His hands were free again, and made wide, sweeping ovals. “I think sometimes that it feels to her like her whole life is weighing on her, like everything that has happened to her, and everything she has done wrong … like it’s all happening right now.”

“That sounds like depression. Or possibly anxiety,” I said. “Is she seeing a therapist?”

“She was seeing a therapist before, but not now. And yes, she is still on medication. But sometimes the medication isn’t enough. Sometimes—she feels like this is all her own fault, and she doesn’t even deserve to have medication. Or me. Or happiness. So she pushes it away.”

“I see,” I said, not sure I saw at all. Was this a clinical matter, about Gwen’s mental health? Or was he asking me for tools to manage his own relationship? I wasn’t an expert on medications for depression and I was sure Kurt wouldn’t appreciate me dispensing medical advice in any case. He sent members of the ward to doctors if he sensed they needed that kind of care. So I decided I would deal with relationship issues. That was what I was good at. “Have you tried writing her notes telling her how much you love her? Sometimes writing something down makes it feel more real, more permanent than just saying it. And then she would have it to look at even when you’re not there.”

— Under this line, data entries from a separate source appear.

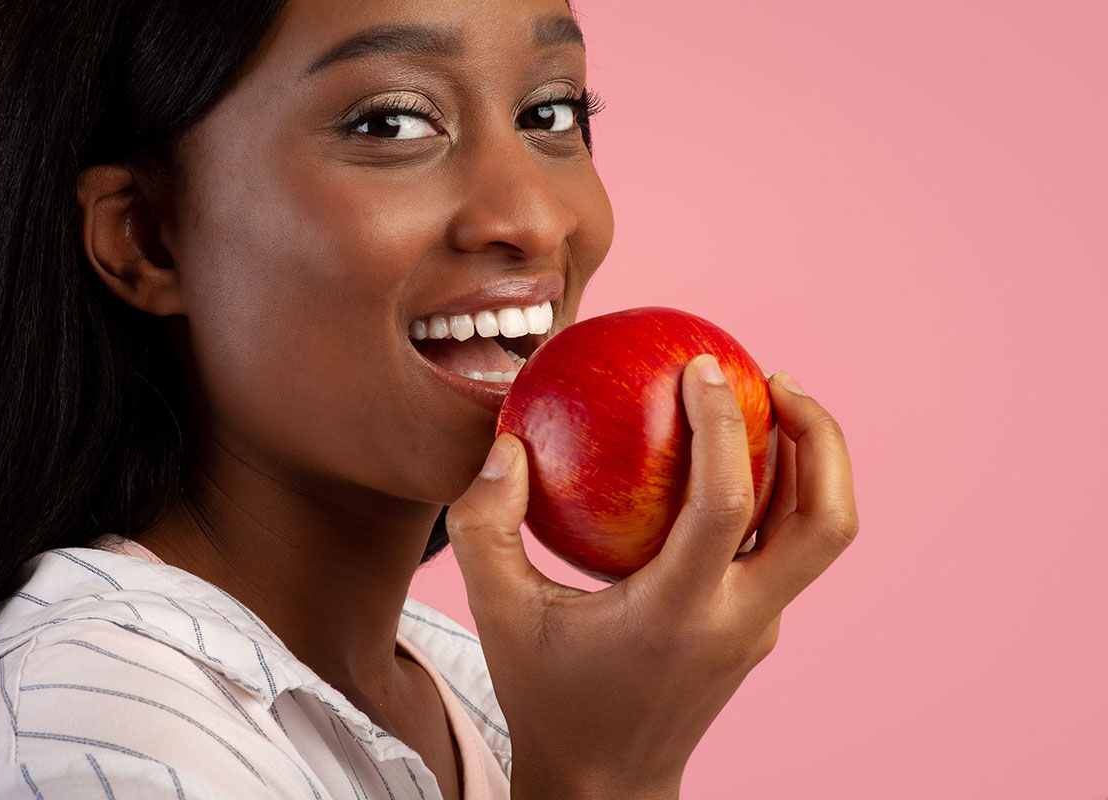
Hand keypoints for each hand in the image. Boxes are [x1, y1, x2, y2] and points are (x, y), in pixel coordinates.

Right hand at [446, 357, 858, 799]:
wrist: (604, 784)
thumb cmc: (548, 697)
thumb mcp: (499, 615)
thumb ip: (486, 528)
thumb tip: (508, 447)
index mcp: (678, 614)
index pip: (725, 504)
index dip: (722, 424)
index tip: (701, 366)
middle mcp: (738, 620)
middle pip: (828, 522)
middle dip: (819, 437)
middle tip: (774, 378)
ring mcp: (759, 629)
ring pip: (823, 536)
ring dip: (812, 461)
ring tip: (769, 403)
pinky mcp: (758, 631)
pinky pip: (786, 548)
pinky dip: (777, 492)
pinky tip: (727, 464)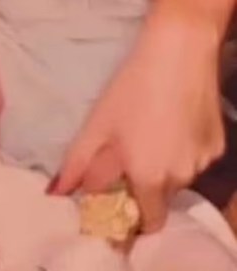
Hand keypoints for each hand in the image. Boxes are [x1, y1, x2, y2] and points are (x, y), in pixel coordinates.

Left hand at [52, 17, 223, 231]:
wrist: (179, 50)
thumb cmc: (132, 86)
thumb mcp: (98, 123)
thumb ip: (77, 163)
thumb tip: (55, 193)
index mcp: (150, 179)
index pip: (148, 222)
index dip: (133, 213)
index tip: (119, 194)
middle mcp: (181, 178)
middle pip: (161, 197)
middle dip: (145, 183)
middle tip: (130, 151)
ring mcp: (203, 161)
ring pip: (179, 176)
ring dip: (164, 164)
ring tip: (150, 127)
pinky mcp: (217, 142)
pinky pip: (196, 157)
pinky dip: (183, 148)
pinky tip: (172, 118)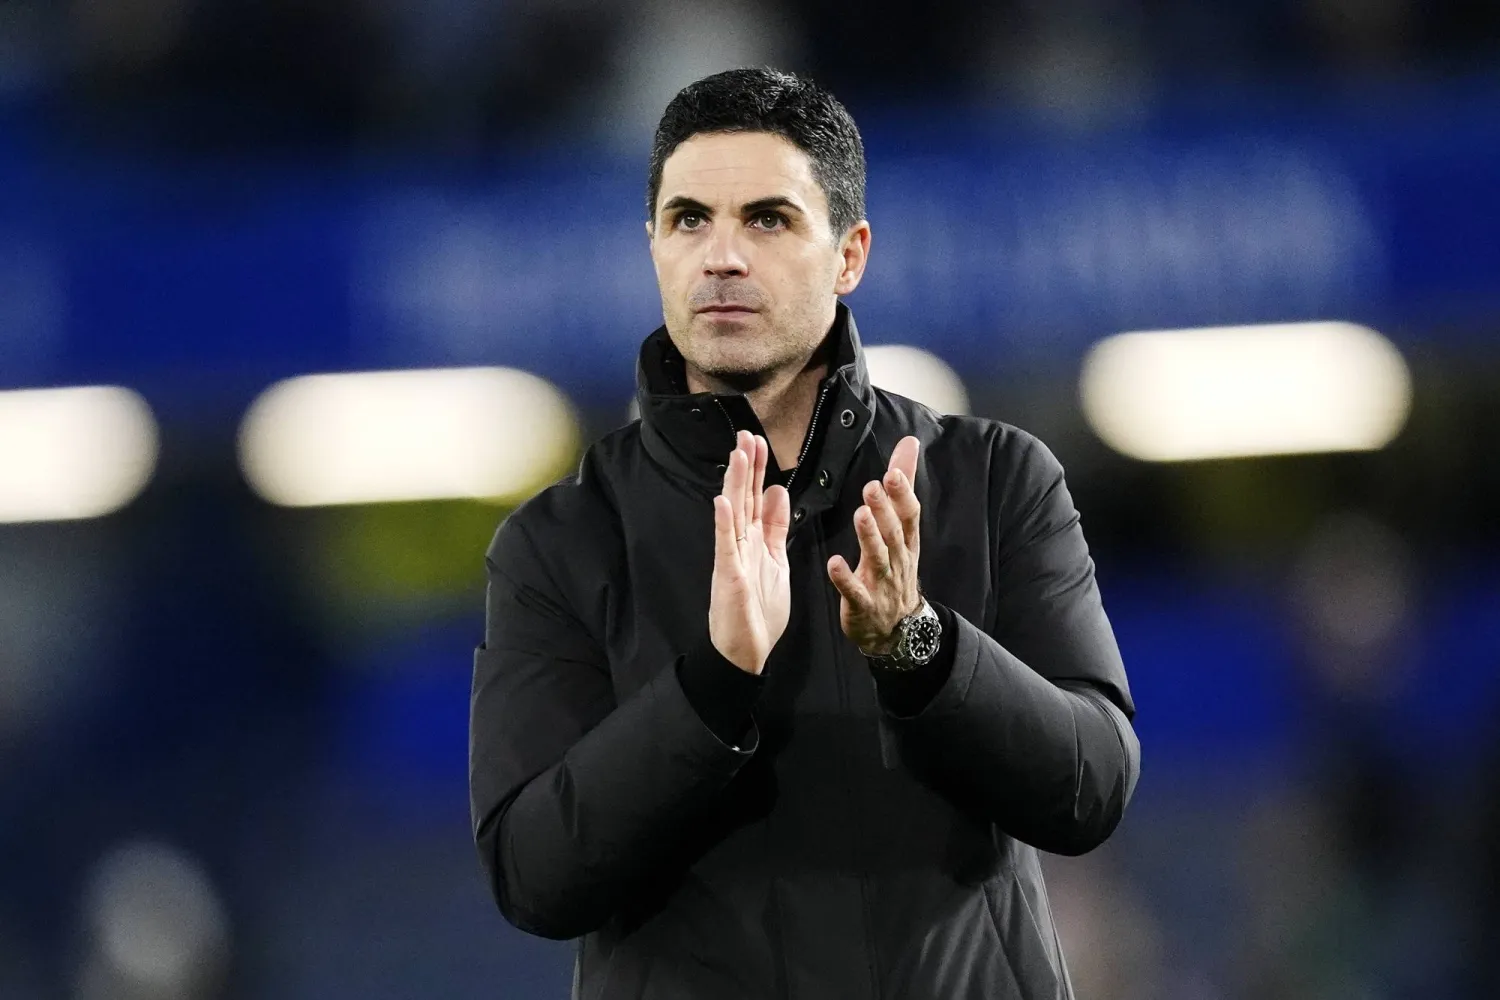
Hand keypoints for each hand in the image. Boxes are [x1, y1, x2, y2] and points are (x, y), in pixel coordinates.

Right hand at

His face lit up. I had never seen anyone look at me like that before, certainly not my children, not even Kurt. “Thank you! I’ll do that. Write her letters.” He nodded to himself, as if etching these words into his head. “Anything else?”

I felt a sense of power. I knew the downsides to being the bishop, but now I began to understand the upsides, too. Not only did people look at you like you were an angel of God, but you could actually help them to be happy. So long as you didn’t give them really stupid advice. How well did I know Gwen Ferris, anyway? How much did I know about what was really going on between her and her husband? I could give general advice, though. And I knew that when I felt overwhelmed, sometimes Kurt putting a hand on my back or shoulder did wonders.

“Touch her,” I said. “Not just kisses, and not necessarily sexually. But just casually, remind her that you are there. Touch the back of her neck or her back. Touch her legs while she is sitting next to you. Reassure her. Remind her that you love her. Make her feel surrounded by love, protected by it.”

“Sometimes she doesn’t like to be touched,” said Brad. “She doesn’t like to be surprised. She jumps.”

What was this? It shouldn’t be surprising to be touched by your husband of five years. “Maybe you should just make sure she knows it’s coming,” I said. “Let her come to expect it.” As soon as I said it, I wondered if I was off the mark. Did she have personal space issues? Or was there something darker going on here?

“Okay. I’ll do that. Thank you so much. And maybe I can talk to you again later?” he asked.

“Sure. If you’d like to.” Although I was thinking that I would very much like to talk to Gwen Ferris again myself. I needed to know if I had given her husband the worst possible advice or not. I needed to know more about everything here.

Brad Ferris stood up and moved to the door.

I got out of Kurt’s chair more slowly.

I had to wait until Kurt got home and we’d had dinner to tell him what had happened with Brad Ferris and what advice I had given him.

“Was I completely wrong?”

“No,” said Kurt. “But—”

“But what?”

He just shook his head. “I don’t know. They haven’t told me everything yet. I can see how they are with each other. I can see they are good for each other. And you know about how they’ve wanted to have children?”

I nodded.

“But there’s something else there that they’re not ready to talk about yet.”

“You could send them to a therapist, you know.” Why hadn’t he already done that?

“I know, but I don’t think that’s the right thing in this case. I’ve prayed and prayed about it, and I think that for whatever reason, they need me personally to sit and listen to them.”

I nodded again and hoped he and I had both done the right things by the Ferrises. There were times when you hoped that God really did use you as His tool to help others, because you were pretty sure you couldn’t do it yourself.